TRY IT
Would you please give the entries again word for word, with no images in your copy?

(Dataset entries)
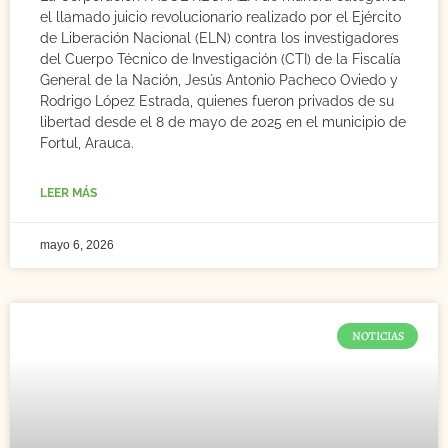
el llamado juicio revolucionario realizado por el Ejército
de Liberación Nacional (ELN) contra los investigadores
del Cuerpo Técnico de Investigación (CTI) de la Fiscalía
General de la Nación, Jesús Antonio Pacheco Oviedo y
Rodrigo López Estrada, quienes fueron privados de su
libertad desde el 8 de mayo de 2025 en el municipio de
Fortul, Arauca.
LEER MÁS
mayo 6, 2026
NOTICIAS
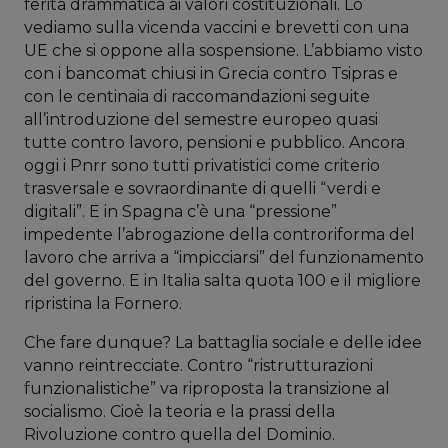
ferita drammatica ai valori costituzionali. Lo
vediamo sulla vicenda vaccini e brevetti con una
UE che si oppone alla sospensione. L’abbiamo visto
con i bancomat chiusi in Grecia contro Tsipras e
con le centinaia di raccomandazioni seguite
all’introduzione del semestre europeo quasi
tutte contro lavoro, pensioni e pubblico. Ancora
oggi i Pnrr sono tutti privatistici come criterio
trasversale e sovraordinante di quelli “verdi e
digitali”. E in Spagna c’è una “pressione”
impedente l’abrogazione della controriforma del
lavoro che arriva a “impicciarsi” del funzionamento
del governo. E in Italia salta quota 100 e il migliore
ripristina la Fornero.
Che fare dunque? La battaglia sociale e delle idee
vanno reintrecciate. Contro “ristrutturazioni
funzionalistiche” va riproposta la transizione al
socialismo. Cioè la teoria e la prassi della
Rivoluzione contro quella del Dominio.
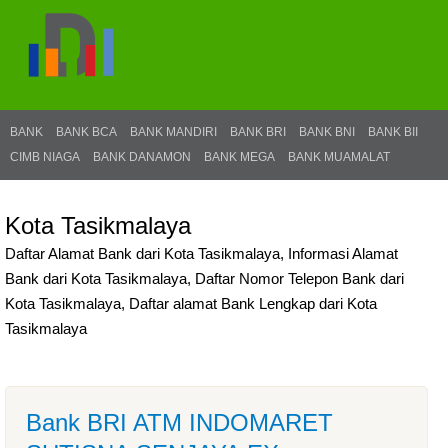
BANK
BANK BCA
BANK MANDIRI
BANK BRI
BANK BNI
BANK BII
CIMB NIAGA
BANK DANAMON
BANK MEGA
BANK MUAMALAT
Kota Tasikmalaya
Daftar Alamat Bank dari Kota Tasikmalaya, Informasi Alamat
Bank dari Kota Tasikmalaya, Daftar Nomor Telepon Bank dari
Kota Tasikmalaya, Daftar alamat Bank Lengkap dari Kota
Tasikmalaya
Bank BRI ATM INDOMARET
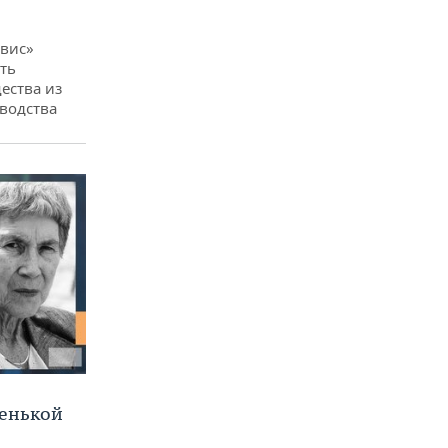
вис»
ть
ества из
водства
ленькой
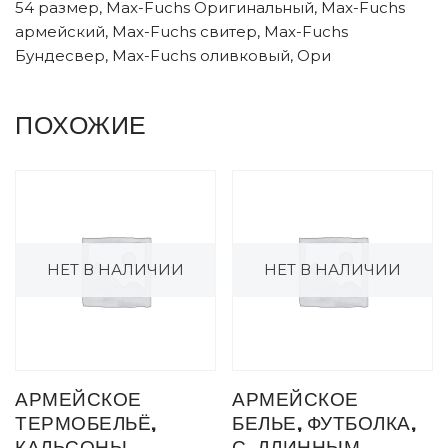
54 размер, Max-Fuchs Оригинальный, Max-Fuchs
армейский, Max-Fuchs свитер, Max-Fuchs
Бундесвер, Max-Fuchs оливковый, Ори
ПОХОЖИЕ
НЕТ В НАЛИЧИИ
НЕТ В НАЛИЧИИ
АРМЕЙСКОЕ
АРМЕЙСКОЕ
ТЕРМОБЕЛЬЁ,
БЕЛЬЕ, ФУТБОЛКА,
КАЛЬСОНЫ,
С, ДЛИННЫМ,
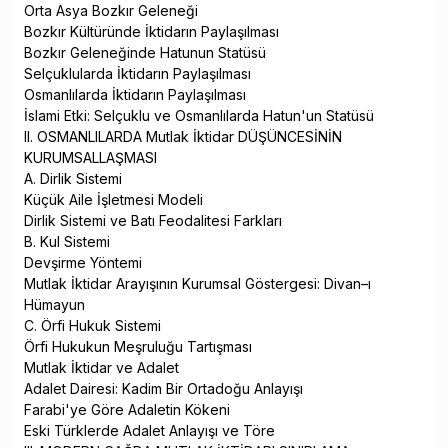
Orta Asya Bozkır Geleneği
Bozkır Kültüründe İktidarın Paylaşılması
Bozkır Geleneğinde Hatunun Statüsü
Selçuklularda İktidarın Paylaşılması
Osmanlılarda İktidarın Paylaşılması
İslami Etki: Selçuklu ve Osmanlılarda Hatun'un Statüsü
II. OSMANLILARDA Mutlak İktidar DÜŞÜNCESİNİN
KURUMSALLAŞMASI
A. Dirlik Sistemi
Küçük Aile İşletmesi Modeli
Dirlik Sistemi ve Batı Feodalitesi Farkları
B. Kul Sistemi
Devşirme Yöntemi
Mutlak İktidar Arayışının Kurumsal Göstergesi: Divan–ı
Hümayun
C. Örfi Hukuk Sistemi
Örfi Hukukun Meşruluğu Tartışması
Mutlak İktidar ve Adalet
Adalet Dairesi: Kadim Bir Ortadoğu Anlayışı
Farabi'ye Göre Adaletin Kökeni
Eski Türklerde Adalet Anlayışı ve Töre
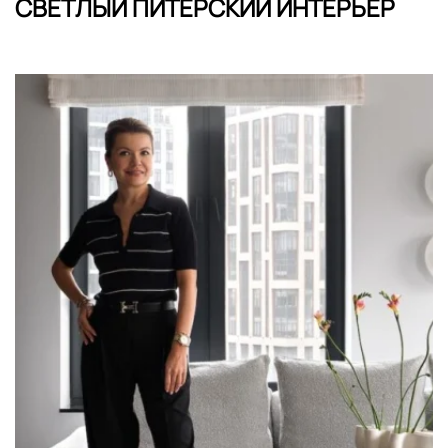
СВЕТЛЫЙ ПИТЕРСКИЙ ИНТЕРЬЕР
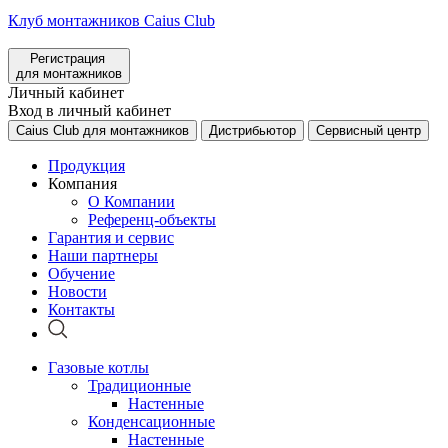
Клуб монтажников Caius Club
Регистрация
для монтажников
Личный кабинет
Вход в личный кабинет
Caius Club для монтажников
Дистрибьютор
Сервисный центр
Продукция
Компания
О Компании
Референц-объекты
Гарантия и сервис
Наши партнеры
Обучение
Новости
Контакты
Газовые котлы
Традиционные
Настенные
Конденсационные
Настенные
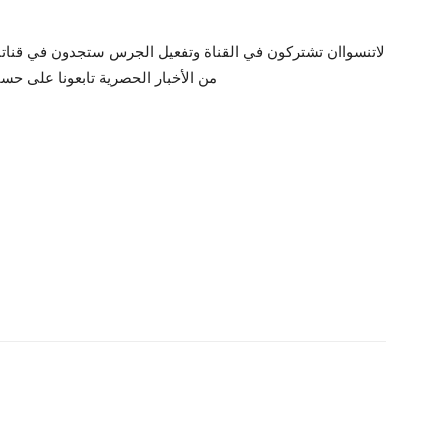
لاتنسواان تشتركون في القناة وتفعيل الجرس ستجدون في قناتنا ال
من الأخبار الحصرية تابعونا على حسا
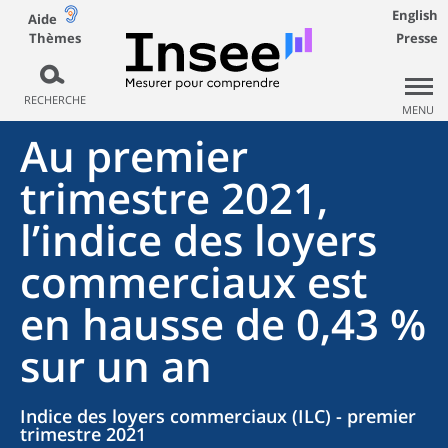
English
Aide
Thèmes
Presse
RECHERCHE
MENU
Au premier
trimestre 2021,
l’indice des loyers
commerciaux est
en hausse de 0,43 %
sur un an
Indice des loyers commerciaux (ILC) - premier
trimestre 2021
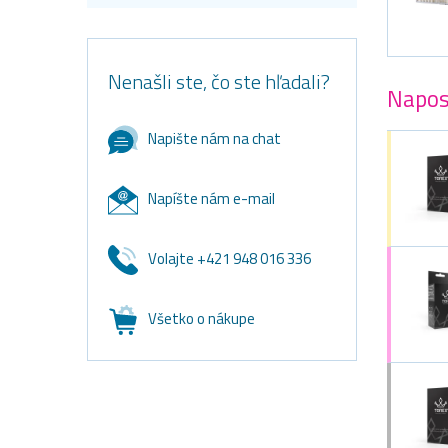
Nenašli ste, čo ste hľadali?
Napos
Napište nám na chat
Napíšte nám e-mail
Volajte +421 948 016 336
Všetko o nákupe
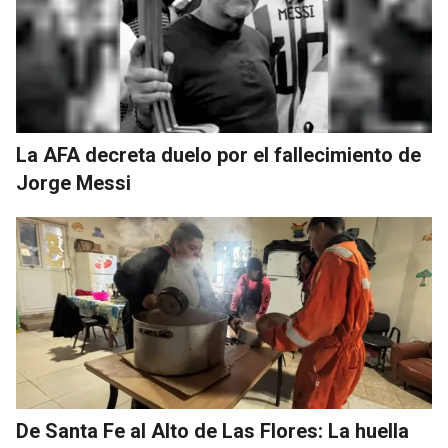
La AFA decreta duelo por el fallecimiento de
Jorge Messi
De Santa Fe al Alto de Las Flores: La huella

RESULT OF THIS TASK
el llamado juicio revolucionario realizado por el Ejército
de Liberación Nacional (ELN) contra los investigadores
del Cuerpo Técnico de Investigación (CTI) de la Fiscalía
General de la Nación, Jesús Antonio Pacheco Oviedo y
Rodrigo López Estrada, quienes fueron privados de su
libertad desde el 8 de mayo de 2025 en el municipio de
Fortul, Arauca.
LEER MÁS
mayo 6, 2026
NOTICIAS
ferita drammatica ai valori costituzionali. Lo
vediamo sulla vicenda vaccini e brevetti con una
UE che si oppone alla sospensione. L’abbiamo visto
con i bancomat chiusi in Grecia contro Tsipras e
con le centinaia di raccomandazioni seguite
all’introduzione del semestre europeo quasi
tutte contro lavoro, pensioni e pubblico. Ancora
oggi i Pnrr sono tutti privatistici come criterio
trasversale e sovraordinante di quelli “verdi e
digitali”. E in Spagna c’è una “pressione”
impedente l’abrogazione della controriforma del
lavoro che arriva a “impicciarsi” del funzionamento
del governo. E in Italia salta quota 100 e il migliore
ripristina la Fornero.
Che fare dunque? La battaglia sociale e delle idee
vanno reintrecciate. Contro “ristrutturazioni
funzionalistiche” va riproposta la transizione al
socialismo. Cioè la teoria e la prassi della
Rivoluzione contro quella del Dominio.
BANK
BANK BCA
BANK MANDIRI
BANK BRI
BANK BNI
BANK BII
CIMB NIAGA
BANK DANAMON
BANK MEGA
BANK MUAMALAT
Kota Tasikmalaya
Daftar Alamat Bank dari Kota Tasikmalaya, Informasi Alamat
Bank dari Kota Tasikmalaya, Daftar Nomor Telepon Bank dari
Kota Tasikmalaya, Daftar alamat Bank Lengkap dari Kota
Tasikmalaya
Bank BRI ATM INDOMARET
вис»
ть
ества из
водства
ленькой
54 размер, Max-Fuchs Оригинальный, Max-Fuchs
армейский, Max-Fuchs свитер, Max-Fuchs
Бундесвер, Max-Fuchs оливковый, Ори
ПОХОЖИЕ
НЕТ В НАЛИЧИИ
НЕТ В НАЛИЧИИ
АРМЕЙСКОЕ
АРМЕЙСКОЕ
ТЕРМОБЕЛЬЁ,
БЕЛЬЕ, ФУТБОЛКА,
КАЛЬСОНЫ,
С, ДЛИННЫМ,
Orta Asya Bozkır Geleneği
Bozkır Kültüründe İktidarın Paylaşılması
Bozkır Geleneğinde Hatunun Statüsü
Selçuklularda İktidarın Paylaşılması
Osmanlılarda İktidarın Paylaşılması
İslami Etki: Selçuklu ve Osmanlılarda Hatun'un Statüsü
II. OSMANLILARDA Mutlak İktidar DÜŞÜNCESİNİN
KURUMSALLAŞMASI
A. Dirlik Sistemi
Küçük Aile İşletmesi Modeli
Dirlik Sistemi ve Batı Feodalitesi Farkları
B. Kul Sistemi
Devşirme Yöntemi
Mutlak İktidar Arayışının Kurumsal Göstergesi: Divan–ı
Hümayun
C. Örfi Hukuk Sistemi
Örfi Hukukun Meşruluğu Tartışması
Mutlak İktidar ve Adalet
Adalet Dairesi: Kadim Bir Ortadoğu Anlayışı
Farabi'ye Göre Adaletin Kökeni
Eski Türklerde Adalet Anlayışı ve Töre
СВЕТЛЫЙ ПИТЕРСКИЙ ИНТЕРЬЕР
Клуб монтажников Caius Club
Регистрация
для монтажников
Личный кабинет
Вход в личный кабинет
Caius Club для монтажников
Дистрибьютор
Сервисный центр
Продукция
Компания
О Компании
Референц-объекты
Гарантия и сервис
Наши партнеры
Обучение
Новости
Контакты
Газовые котлы
Традиционные
Настенные
Конденсационные
Настенные
لاتنسواان تشتركون في القناة وتفعيل الجرس ستجدون في قناتنا ال
من الأخبار الحصرية تابعونا على حسا
English
Aide
Thèmes
Presse
RECHERCHE
MENU
Au premier
trimestre 2021,
l’indice des loyers
commerciaux est
en hausse de 0,43 %
sur un an
Indice des loyers commerciaux (ILC) - premier
trimestre 2021
Nenašli ste, čo ste hľadali?
Napos
Napište nám na chat
Napíšte nám e-mail
Volajte +421 948 016 336
Všetko o nákupe
La AFA decreta duelo por el fallecimiento de
Jorge Messi
De Santa Fe al Alto de Las Flores: La huella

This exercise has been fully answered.